As I walked somewhat sleepily out of the salon aboard the anchored mothership Odyssey, sipping a cup of steaming coffee, I heard Capt. Damon Olsen say, "Well then, let's see how this one swims."
Olsen had picked up a large Sebile Koolie Minnow, one of hundreds of plugs brought along by lure designer Patrick Sebile. Olsen tied it onto the business end of a Shimano Stella filled with 50-pound braid and tossed the big plug casually off the wide stern of the beamy 80-foot cat.
While chatting with an angler, Olsen began reeling back the minnow in the early morning light. The lure hadn't gone more than a few cranks when, in the blink of any eye, it was suddenly 15 feet above the water - locked in the jaws of a big narrow-barred Spanish mackerel that the boat's crew, between shouts of holy this-and-that, guessed would approach 50 pounds.

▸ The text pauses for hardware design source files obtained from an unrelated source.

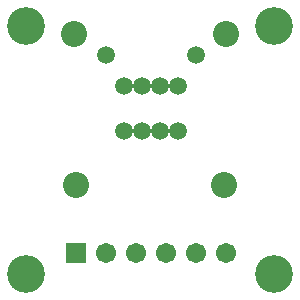
<source format=gbs>
G04*
G04 #@! TF.GenerationSoftware,Altium Limited,Altium Designer,19.1.3 (30)*
G04*
G04 Layer_Color=16711935*
%FSLAX25Y25*%
%MOIN*%
G70*
G01*
G75*
%ADD18C,0.06706*%
%ADD19R,0.06706X0.06706*%
%ADD20C,0.12611*%
%ADD21C,0.05918*%
%ADD22C,0.08674*%
D18*
X74500Y15000D02*
D03*
X64500D02*
D03*
X54500D02*
D03*
X44500D02*
D03*
X34500D02*
D03*
D19*
X24500D02*
D03*
D20*
X7874Y90551D02*
D03*
X90551D02*
D03*
Y7874D02*
D03*
X7874D02*
D03*
D21*
X46500Y55500D02*
D03*
X40500D02*
D03*
Y70500D02*
D03*
X46500D02*
D03*
X58500D02*
D03*
X52500D02*
D03*
X58500Y55500D02*
D03*
X52500D02*
D03*
X64500Y80717D02*
D03*
X34500D02*
D03*
D22*
X74000Y37500D02*
D03*
X24500D02*
D03*
X74500Y88000D02*
D03*
X24000D02*
D03*
M02*

</source>
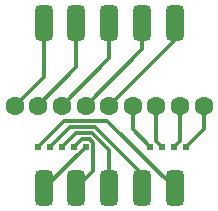
<source format=gtl>
G04 #@! TF.GenerationSoftware,KiCad,Pcbnew,7.0.1*
G04 #@! TF.CreationDate,2023-03-20T20:32:41+09:00*
G04 #@! TF.ProjectId,bridgeDSUB9P,62726964-6765-4445-9355-4239502e6b69,V1.0*
G04 #@! TF.SameCoordinates,Original*
G04 #@! TF.FileFunction,Copper,L1,Top*
G04 #@! TF.FilePolarity,Positive*
%FSLAX46Y46*%
G04 Gerber Fmt 4.6, Leading zero omitted, Abs format (unit mm)*
G04 Created by KiCad (PCBNEW 7.0.1) date 2023-03-20 20:32:41*
%MOMM*%
%LPD*%
G01*
G04 APERTURE LIST*
G04 Aperture macros list*
%AMRoundRect*
0 Rectangle with rounded corners*
0 $1 Rounding radius*
0 $2 $3 $4 $5 $6 $7 $8 $9 X,Y pos of 4 corners*
0 Add a 4 corners polygon primitive as box body*
4,1,4,$2,$3,$4,$5,$6,$7,$8,$9,$2,$3,0*
0 Add four circle primitives for the rounded corners*
1,1,$1+$1,$2,$3*
1,1,$1+$1,$4,$5*
1,1,$1+$1,$6,$7*
1,1,$1+$1,$8,$9*
0 Add four rect primitives between the rounded corners*
20,1,$1+$1,$2,$3,$4,$5,0*
20,1,$1+$1,$4,$5,$6,$7,0*
20,1,$1+$1,$6,$7,$8,$9,0*
20,1,$1+$1,$8,$9,$2,$3,0*%
G04 Aperture macros list end*
G04 #@! TA.AperFunction,ComponentPad*
%ADD10C,1.600000*%
G04 #@! TD*
G04 #@! TA.AperFunction,SMDPad,CuDef*
%ADD11RoundRect,0.375000X0.375000X-1.125000X0.375000X1.125000X-0.375000X1.125000X-0.375000X-1.125000X0*%
G04 #@! TD*
G04 #@! TA.AperFunction,SMDPad,CuDef*
%ADD12RoundRect,0.375000X-0.375000X1.125000X-0.375000X-1.125000X0.375000X-1.125000X0.375000X1.125000X0*%
G04 #@! TD*
G04 #@! TA.AperFunction,ViaPad*
%ADD13C,0.609600*%
G04 #@! TD*
G04 #@! TA.AperFunction,Conductor*
%ADD14C,0.304800*%
G04 #@! TD*
G04 APERTURE END LIST*
D10*
X8000000Y0D03*
X-4000000Y0D03*
X4000000Y0D03*
X0Y0D03*
X-8000000Y0D03*
D11*
X5540000Y-7000000D03*
X2770000Y-7000000D03*
X0Y-7000000D03*
X-2770000Y-7000000D03*
X-5540000Y-7000000D03*
D10*
X-2000000Y0D03*
X6000000Y0D03*
X2000000Y0D03*
D12*
X-5540000Y7000000D03*
X-2770000Y7000000D03*
X0Y7000000D03*
X2770000Y7000000D03*
X5540000Y7000000D03*
D10*
X-6000000Y0D03*
D13*
X-6000000Y-3500000D03*
X-5000000Y-3500000D03*
X-4000000Y-3500000D03*
X-3000000Y-3500000D03*
X-2000000Y-3500000D03*
X3500000Y-3500000D03*
X4500000Y-3500000D03*
X5500000Y-3500000D03*
X6500000Y-3500000D03*
D14*
X5540000Y-7000000D02*
X-144398Y-1315602D01*
X-144398Y-1315602D02*
X-3815602Y-1315602D01*
X-8000000Y0D02*
X-5540000Y2460000D01*
X-3815602Y-1315602D02*
X-6000000Y-3500000D01*
X-5540000Y2460000D02*
X-5540000Y7000000D01*
X2770000Y-5833160D02*
X-1239559Y-1823601D01*
X-2770000Y7000000D02*
X-2770000Y3230000D01*
X-2770000Y3230000D02*
X-6000000Y0D01*
X2770000Y-7000000D02*
X2770000Y-5833160D01*
X-1239559Y-1823601D02*
X-3323601Y-1823601D01*
X-3323601Y-1823601D02*
X-5000000Y-3500000D01*
X-2831601Y-2331601D02*
X-4000000Y-3500000D01*
X0Y-7000000D02*
X0Y-3781580D01*
X-1449979Y-2331601D02*
X-2831601Y-2331601D01*
X0Y-3781580D02*
X-1449979Y-2331601D01*
X0Y7000000D02*
X0Y4000000D01*
X0Y4000000D02*
X-4000000Y0D01*
X-2770000Y-7000000D02*
X-1339600Y-5569600D01*
X-1339600Y-3160400D02*
X-1660400Y-2839600D01*
X-1660400Y-2839600D02*
X-2339600Y-2839600D01*
X2770000Y7000000D02*
X2770000Y4770000D01*
X2770000Y4770000D02*
X-2000000Y0D01*
X-2339600Y-2839600D02*
X-3000000Y-3500000D01*
X-1339600Y-5569600D02*
X-1339600Y-3160400D01*
X5540000Y5540000D02*
X0Y0D01*
X-5500000Y-7000000D02*
X-2000000Y-3500000D01*
X5540000Y7000000D02*
X5540000Y5540000D01*
X-5540000Y-7000000D02*
X-5500000Y-7000000D01*
X2000000Y-2000000D02*
X3500000Y-3500000D01*
X2000000Y0D02*
X2000000Y-2000000D01*
X4000000Y-3000000D02*
X4500000Y-3500000D01*
X4000000Y0D02*
X4000000Y-3000000D01*
X6000000Y0D02*
X6000000Y-3000000D01*
X6000000Y-3000000D02*
X5500000Y-3500000D01*
X8000000Y0D02*
X8000000Y-2000000D01*
X8000000Y-2000000D02*
X6500000Y-3500000D01*
M02*

</source>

What might have been a fair fight from a center-console was, from the back of the anchored boat with fishing boats along each side and skiffs tethered out behind, advantage mackerel all the way. Five chaotic minutes later, it was over.
As Olsen reeled in the mono leader, bitten through by the wahoo-like choppers, he shook his head. "That," he laughed, "was insane."
The northern, outer fringes of the Great Barrier Reef offer a true wonderland for anglers where anything can happen at any given moment. Such day-to-day unpredictability helps someone like Olsen, who spends the better part of his life out here, maintain the sense of wonder he showed that morning.
Insanity All Over Again
That incident would prove to be the precursor to another equally breathtaking "mackerel moment" later that morning.
It was day three of 6½ scheduled fishing days on the Odyssey. A freshening breeze had come up, and the stiff beam chop made for a wet run from the anchored mothership to Jewell Reef in the 25-foot tinny (aluminum) center-console.
Sebile had brought enough inventory (stock and prototypes) to supply a tackle store, recognizing the Great Barrier Reef as one of the world's ultimate proving grounds for testing lures. He started this day fishing a jointed 734-inch Magic Swimmer with the latest trial arrangement of single hooks (versus two trebles). I tied on a 6¼-inch blue-and-chrome sinking Stick Shadd as our skipper, Glanville Heydenrych, positioned us upwind of one of countless bommies, the big clusters of coral heads that rise close to the surface from the impossibly blue, clear waters behind (within) the massive outer reef.
The action began straightaway, with cast after cast bringing followers, missed strikes or hookups from red bass (an abundant and aggressive Indo-Pacific reef snapper), coral trout (elongate, colorful grouper), giant trevally, bluefin trevally, Maori wrasse, jobfish (another member of the snapper family), narrow-barred Spanish mackerel and many more species.
The Stick Shadd proved to be ideal for my preferred style of fishing - retrieves with pauses and jerks hard enough to reveal the flash of the subsurface lure's sides 150 feet away - and allow me to see every hit and miss from various coral-prowling predators.
About midmorning, Sebile had switched to a large Sebile Splasher - a popper that kicks up plenty of fuss. And any sort of surface fuss in this country doesn't go unnoticed for long. A narrow-barred Spanish mackerel put on the afterburners and smashed the lure, putting Sebile's grip on the rod to the test.
Like all their relatives, these long, sleek mackerel are fast. But suddenly, mid-run, this one seemed to find the strength of three fish and took off like no tomorrow. It came out of the water - or more accurately, the front half did, thrown completely clear. The body ended around the dorsal fin where it had been severed. Around it, in a huge shower of red spray, the water erupted and that half disappeared also, leaving three slack-jawed gapers in the boat too stunned to speak. I broke the momentary silence, echoing Olsen a few hours earlier as I yelled, "That was insane!"